Task to carry out —
For the entries that follow, produce an exact copy with no pictures in it.
▼
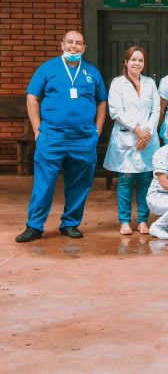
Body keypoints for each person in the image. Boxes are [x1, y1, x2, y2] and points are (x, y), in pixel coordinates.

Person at [16, 30, 108, 243]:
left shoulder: (92, 73)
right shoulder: (48, 69)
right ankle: (34, 226)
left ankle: (70, 224)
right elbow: (32, 98)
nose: (74, 46)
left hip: (83, 139)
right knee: (44, 184)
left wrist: (97, 131)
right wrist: (38, 130)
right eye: (70, 42)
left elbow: (102, 102)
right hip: (52, 138)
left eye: (78, 43)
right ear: (62, 44)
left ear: (84, 48)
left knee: (79, 183)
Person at [104, 46, 161, 236]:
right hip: (127, 137)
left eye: (141, 60)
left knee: (145, 179)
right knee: (126, 180)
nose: (137, 63)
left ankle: (143, 220)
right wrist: (137, 130)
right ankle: (125, 220)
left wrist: (148, 133)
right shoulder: (117, 83)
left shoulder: (150, 83)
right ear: (126, 62)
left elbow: (156, 110)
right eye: (133, 60)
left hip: (147, 138)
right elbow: (115, 111)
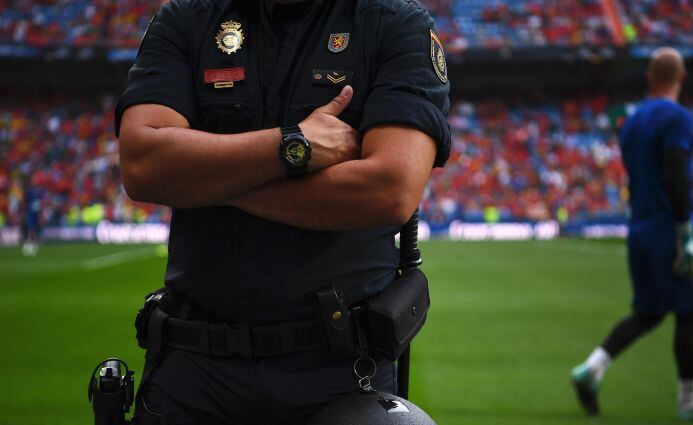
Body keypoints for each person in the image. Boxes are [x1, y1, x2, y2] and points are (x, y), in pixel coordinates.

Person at [116, 0, 450, 424]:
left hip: (340, 373)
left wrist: (212, 181)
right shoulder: (187, 18)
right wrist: (294, 145)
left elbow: (389, 191)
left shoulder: (394, 24)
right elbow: (144, 166)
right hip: (194, 367)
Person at [570, 48, 693, 422]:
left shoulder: (631, 120)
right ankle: (691, 401)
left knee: (648, 312)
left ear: (650, 76)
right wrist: (684, 231)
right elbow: (677, 170)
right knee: (692, 310)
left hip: (640, 228)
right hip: (668, 226)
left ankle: (591, 369)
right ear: (681, 79)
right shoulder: (677, 117)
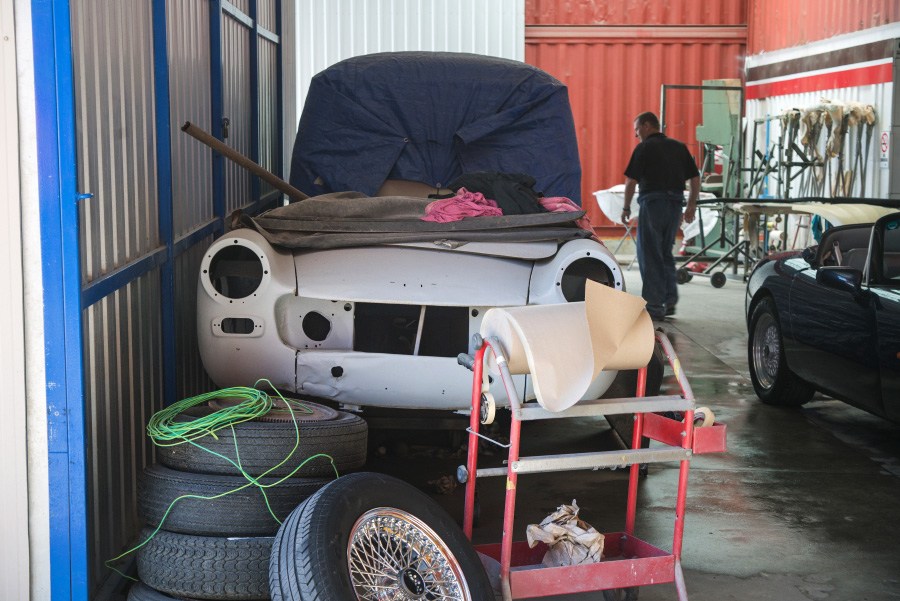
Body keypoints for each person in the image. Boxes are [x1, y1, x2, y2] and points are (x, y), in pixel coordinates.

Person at [621, 112, 699, 320]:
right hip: (674, 206)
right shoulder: (679, 147)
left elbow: (631, 182)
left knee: (650, 254)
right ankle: (669, 301)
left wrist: (626, 208)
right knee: (665, 253)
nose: (636, 135)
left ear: (647, 126)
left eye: (637, 129)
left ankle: (654, 306)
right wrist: (691, 205)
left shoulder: (644, 148)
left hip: (653, 204)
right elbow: (695, 178)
▲
Worked solution —
Body keypoints for each person in the image. Boxes are [x1, y1, x2, y2] and points are (x, y), in pixel coordinates.

Person at [16, 30, 108, 243]:
left shoulder: (92, 73)
right shoulder: (48, 69)
right ankle: (34, 226)
left ankle: (70, 224)
right elbow: (32, 98)
nose: (74, 46)
left hip: (83, 139)
right knee: (44, 184)
left wrist: (97, 131)
right wrist: (38, 130)
right eye: (70, 42)
left elbow: (102, 102)
right hip: (52, 138)
left eye: (78, 43)
right ear: (62, 44)
left ear: (84, 48)
left knee: (79, 183)
Person at [104, 46, 161, 236]:
right hip: (127, 137)
left eye: (141, 60)
left knee: (145, 179)
right knee: (126, 180)
nose: (137, 63)
left ankle: (143, 220)
right wrist: (137, 130)
right ankle: (125, 220)
left wrist: (148, 133)
right shoulder: (117, 83)
left shoulder: (150, 83)
right ear: (126, 62)
left elbow: (156, 110)
right eye: (133, 60)
left hip: (147, 138)
right elbow: (115, 111)
Body keypoints for each person in the image. Boxes are [x1, y1, x2, y2] and points are (x, y), in pixel coordinates.

Person at [116, 0, 450, 424]:
left hip: (340, 373)
left wrist: (212, 181)
right shoulder: (187, 18)
right wrist: (294, 145)
left elbow: (389, 191)
left shoulder: (394, 24)
right elbow: (144, 166)
right hip: (194, 367)
Person at [570, 48, 693, 422]:
left shoulder: (631, 120)
right ankle: (691, 401)
left knee: (648, 312)
left ear: (650, 76)
right wrist: (684, 231)
right elbow: (677, 170)
right knee: (692, 310)
left hip: (640, 228)
right hip: (668, 226)
left ankle: (591, 369)
right ear: (681, 79)
right shoulder: (677, 117)
Body keypoints for each person in the image. Boxes are [x1, y1, x2, y2] and points are (x, y), in pixel coordinates.

Person at [621, 112, 699, 320]:
right hip: (674, 206)
right shoulder: (679, 147)
left elbow: (631, 182)
left knee: (650, 254)
right ankle: (669, 301)
left wrist: (626, 208)
right knee: (665, 253)
nose: (636, 135)
left ear: (647, 126)
left eye: (637, 129)
left ankle: (654, 306)
right wrist: (691, 205)
left shoulder: (644, 148)
left hip: (653, 204)
right elbow: (695, 178)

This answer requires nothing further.